Geico moved to dismiss. In a supplemental memorandum of October 2002, Geico noted that the Illinois Supreme Court had agreed to hear Avery vs. State Farm.
Geico urged Byron to postpone a decision on class certification until the Supreme Court decided Avery.
Maag amended the complaint again, and again Geico moved to dismiss.
Plaintiff Singleton, in a deposition, said she had not read the complaint and played no role in the course of the suit. Geico moved in 2003 for summary judgment as to her.
Geico also moved for summary judgment as to Ross, arguing that she failed to disclose her claim against Geico in a bankruptcy petition.
Geico also renewed its motion for summary judgment as to Billups.
Maag answered by citing case law requiring vigorous prosecution of class actions.
He wrote that, “…the vigorous prosecution test goes to the adequacy of class counsel, not the class representatives.”
Maag amended the complaint again, and again Geico moved to dismiss.
Byron heard arguments on class certification in September 2004. On Nov. 12, 2004, he certified the plaintiffs to represent a national class.
The case moved slowly after that, but attorney Carmody shifted into high gear after the Supreme Court threw out the Avery verdict. Her motion to decertify filled 20 pages.
“Avery requires that all class members have suffered a common injury through a breach of contract that caused a common economic impact on the class,” Carmody wrote. “No such common injury occurred here.”
She wrote, “Avery requires this Court to consider differences in policies…

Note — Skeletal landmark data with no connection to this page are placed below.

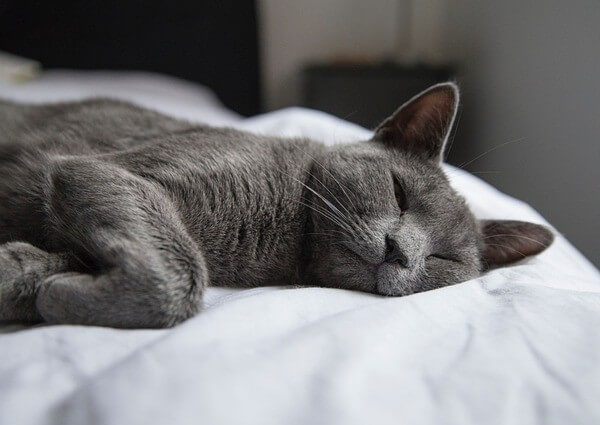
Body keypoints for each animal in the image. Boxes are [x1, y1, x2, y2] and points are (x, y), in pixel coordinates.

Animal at [0, 83, 552, 328]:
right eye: (399, 193)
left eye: (442, 259)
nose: (400, 251)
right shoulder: (108, 172)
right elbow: (181, 272)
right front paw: (54, 294)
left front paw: (46, 288)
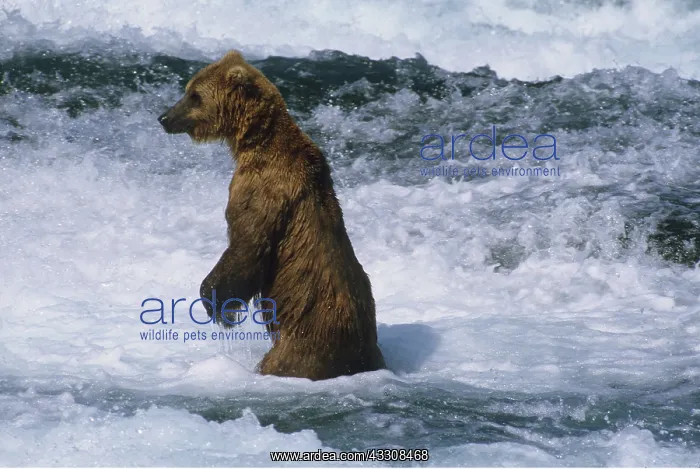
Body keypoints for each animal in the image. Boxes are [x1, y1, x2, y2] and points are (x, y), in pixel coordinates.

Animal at [157, 50, 386, 380]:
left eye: (194, 95)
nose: (164, 117)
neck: (255, 142)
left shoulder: (263, 190)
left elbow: (248, 243)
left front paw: (218, 304)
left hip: (302, 346)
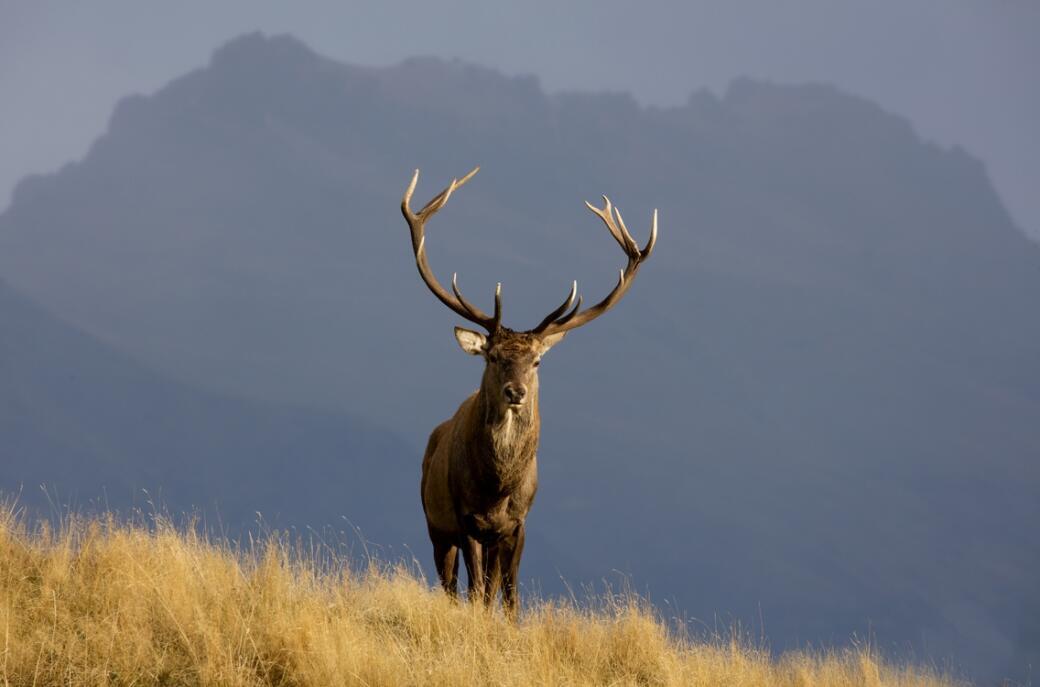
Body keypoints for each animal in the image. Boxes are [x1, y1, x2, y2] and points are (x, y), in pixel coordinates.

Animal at [401, 167, 657, 615]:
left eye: (536, 361)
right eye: (492, 356)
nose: (516, 392)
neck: (497, 490)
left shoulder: (518, 525)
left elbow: (509, 594)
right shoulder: (465, 519)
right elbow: (477, 592)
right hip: (435, 523)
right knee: (451, 585)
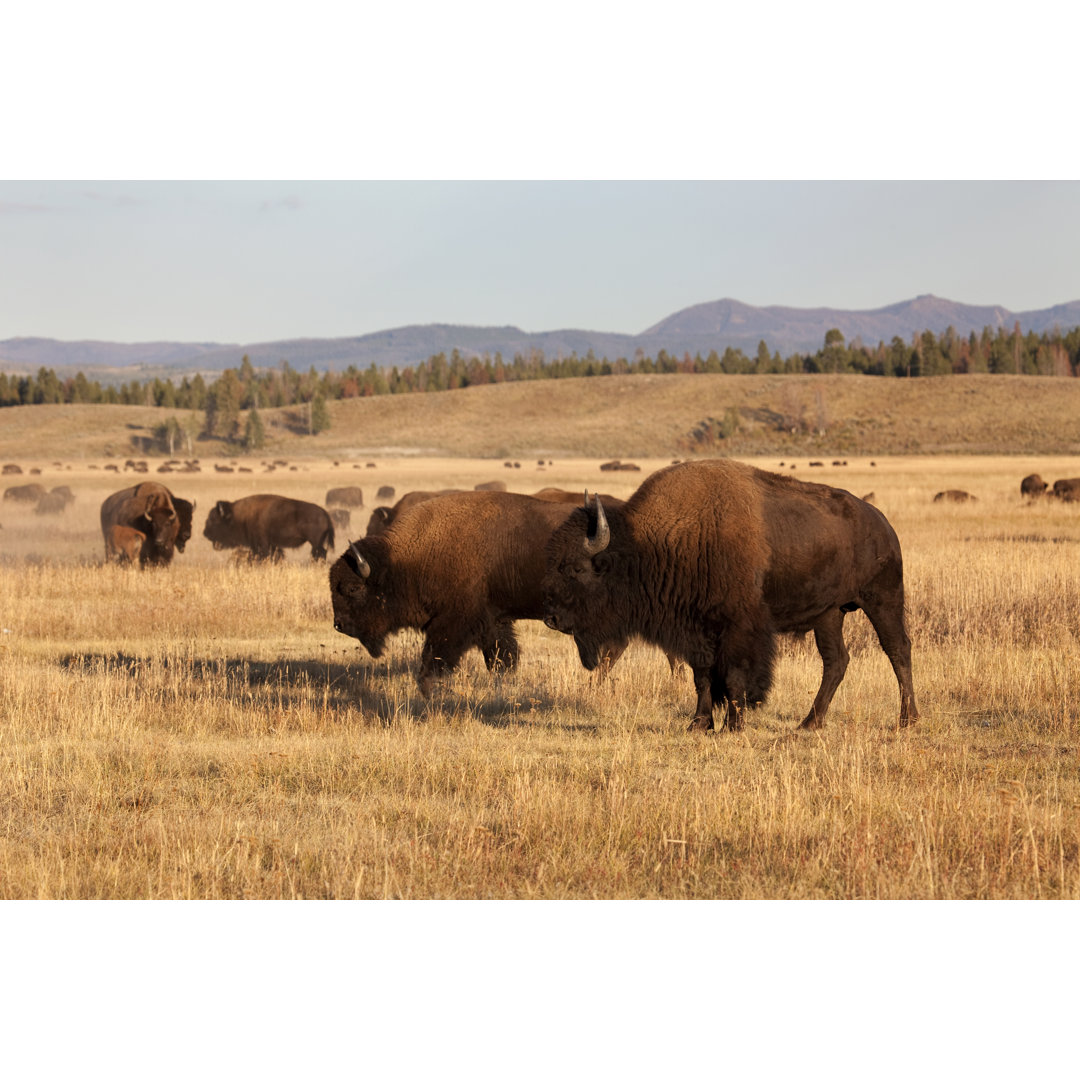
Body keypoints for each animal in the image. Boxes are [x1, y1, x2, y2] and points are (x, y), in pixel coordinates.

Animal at [203, 494, 332, 565]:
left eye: (213, 519)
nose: (205, 533)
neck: (239, 516)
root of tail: (325, 513)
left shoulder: (262, 544)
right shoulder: (271, 545)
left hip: (315, 543)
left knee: (318, 554)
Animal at [332, 490, 630, 691]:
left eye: (353, 588)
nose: (339, 625)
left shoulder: (455, 621)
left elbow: (437, 656)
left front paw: (430, 687)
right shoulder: (493, 619)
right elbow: (501, 656)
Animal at [544, 455, 915, 734]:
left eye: (577, 568)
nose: (552, 618)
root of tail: (882, 524)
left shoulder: (738, 629)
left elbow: (736, 676)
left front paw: (733, 725)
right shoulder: (698, 632)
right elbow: (703, 678)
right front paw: (698, 724)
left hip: (883, 600)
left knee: (898, 650)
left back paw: (907, 719)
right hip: (829, 614)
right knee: (836, 660)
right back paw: (810, 722)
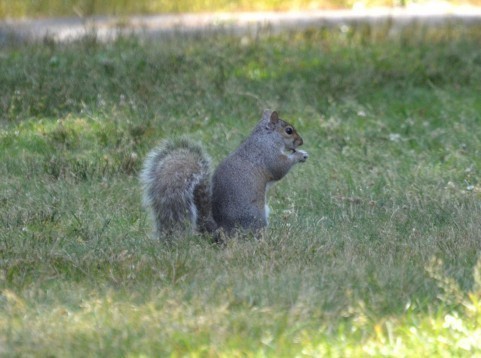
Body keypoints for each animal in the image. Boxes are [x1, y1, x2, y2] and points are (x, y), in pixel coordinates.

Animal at [139, 109, 308, 238]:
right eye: (288, 130)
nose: (301, 142)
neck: (266, 138)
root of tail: (221, 230)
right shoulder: (268, 156)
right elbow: (280, 169)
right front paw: (300, 155)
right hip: (256, 217)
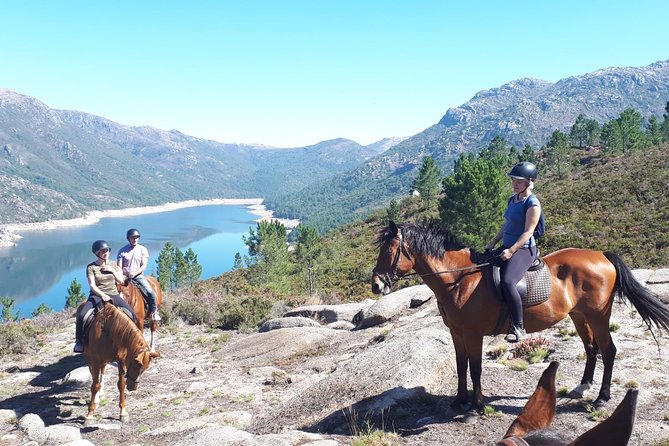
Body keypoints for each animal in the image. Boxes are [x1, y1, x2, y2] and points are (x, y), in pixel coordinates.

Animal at [370, 221, 668, 416]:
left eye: (389, 251)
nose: (376, 285)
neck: (459, 278)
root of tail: (601, 255)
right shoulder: (456, 332)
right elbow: (461, 365)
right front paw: (459, 401)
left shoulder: (473, 333)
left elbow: (475, 368)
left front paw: (475, 407)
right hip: (579, 315)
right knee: (591, 348)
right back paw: (583, 387)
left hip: (598, 316)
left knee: (608, 350)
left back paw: (601, 399)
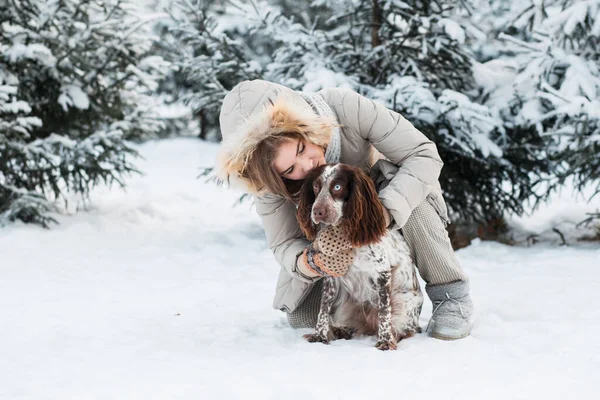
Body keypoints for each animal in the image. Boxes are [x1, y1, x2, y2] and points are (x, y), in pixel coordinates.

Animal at [296, 162, 422, 350]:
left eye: (337, 186)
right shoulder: (331, 275)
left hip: (404, 300)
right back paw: (341, 330)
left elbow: (384, 311)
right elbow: (324, 307)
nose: (317, 211)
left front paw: (385, 341)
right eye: (316, 186)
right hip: (348, 304)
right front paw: (320, 335)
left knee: (405, 329)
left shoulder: (382, 272)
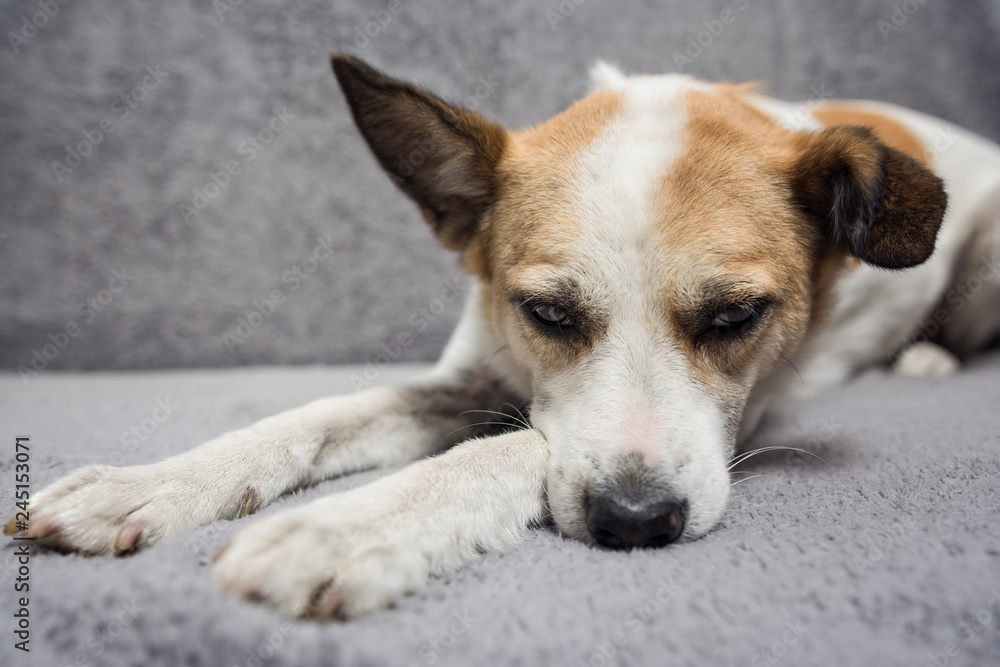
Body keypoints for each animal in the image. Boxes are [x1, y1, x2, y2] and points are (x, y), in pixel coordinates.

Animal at [9, 56, 1000, 620]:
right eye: (550, 315)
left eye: (734, 319)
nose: (635, 523)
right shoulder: (473, 373)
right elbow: (315, 416)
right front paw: (151, 485)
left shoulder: (744, 413)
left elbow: (517, 447)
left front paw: (344, 527)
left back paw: (927, 353)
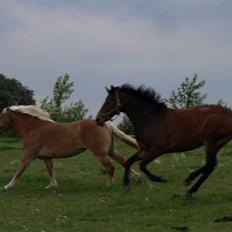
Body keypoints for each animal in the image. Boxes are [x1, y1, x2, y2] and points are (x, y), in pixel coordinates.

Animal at [0, 105, 141, 190]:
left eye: (0, 116)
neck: (33, 128)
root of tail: (106, 124)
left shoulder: (28, 154)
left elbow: (20, 169)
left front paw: (7, 187)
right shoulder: (46, 157)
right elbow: (50, 171)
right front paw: (52, 186)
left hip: (99, 153)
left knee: (110, 167)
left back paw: (109, 185)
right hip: (111, 151)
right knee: (123, 161)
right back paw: (137, 178)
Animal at [96, 83, 232, 196]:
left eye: (108, 101)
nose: (98, 119)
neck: (151, 119)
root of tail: (229, 113)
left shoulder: (158, 149)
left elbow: (142, 165)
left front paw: (159, 179)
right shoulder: (145, 150)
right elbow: (129, 161)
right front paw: (126, 186)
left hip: (211, 142)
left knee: (210, 165)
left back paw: (189, 186)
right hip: (215, 144)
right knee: (211, 165)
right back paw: (189, 186)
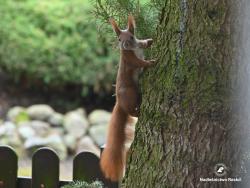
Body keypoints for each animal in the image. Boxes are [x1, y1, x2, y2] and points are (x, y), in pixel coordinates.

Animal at [99, 15, 154, 181]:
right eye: (118, 38)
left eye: (131, 36)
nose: (125, 44)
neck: (133, 49)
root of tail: (119, 103)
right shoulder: (129, 59)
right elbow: (140, 62)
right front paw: (151, 63)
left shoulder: (137, 45)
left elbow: (142, 43)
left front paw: (149, 41)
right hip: (130, 93)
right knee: (132, 111)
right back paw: (138, 112)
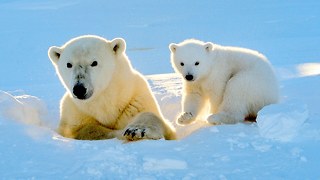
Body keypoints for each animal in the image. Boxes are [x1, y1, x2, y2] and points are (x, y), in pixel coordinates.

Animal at [48, 34, 176, 140]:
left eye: (94, 62)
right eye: (69, 64)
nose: (79, 89)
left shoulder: (136, 100)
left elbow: (153, 117)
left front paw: (137, 130)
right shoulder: (75, 112)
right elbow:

“Avery dictates that consumer fraud cannot be predicated on a breach of a promise in an insurance policy.
“Avery demands proof of actual deception and actual damages for each individual class member.
She wrote that neither Billups nor Singleton alleged deception and neither suffered any actual damages. And that when plaintiffs identify the benchmark they believe Geico should have used – “Blue Book, Red Book, Black Book” – it will produce some values lower than the values CCC produced.
In such a case, she wrote, “that insured will have been paid at least as much as they were entitled to.”
She wrote that a National Automobile Dealers Association valuation of Billups's car would have been $18 less than the loss as CCC measured it.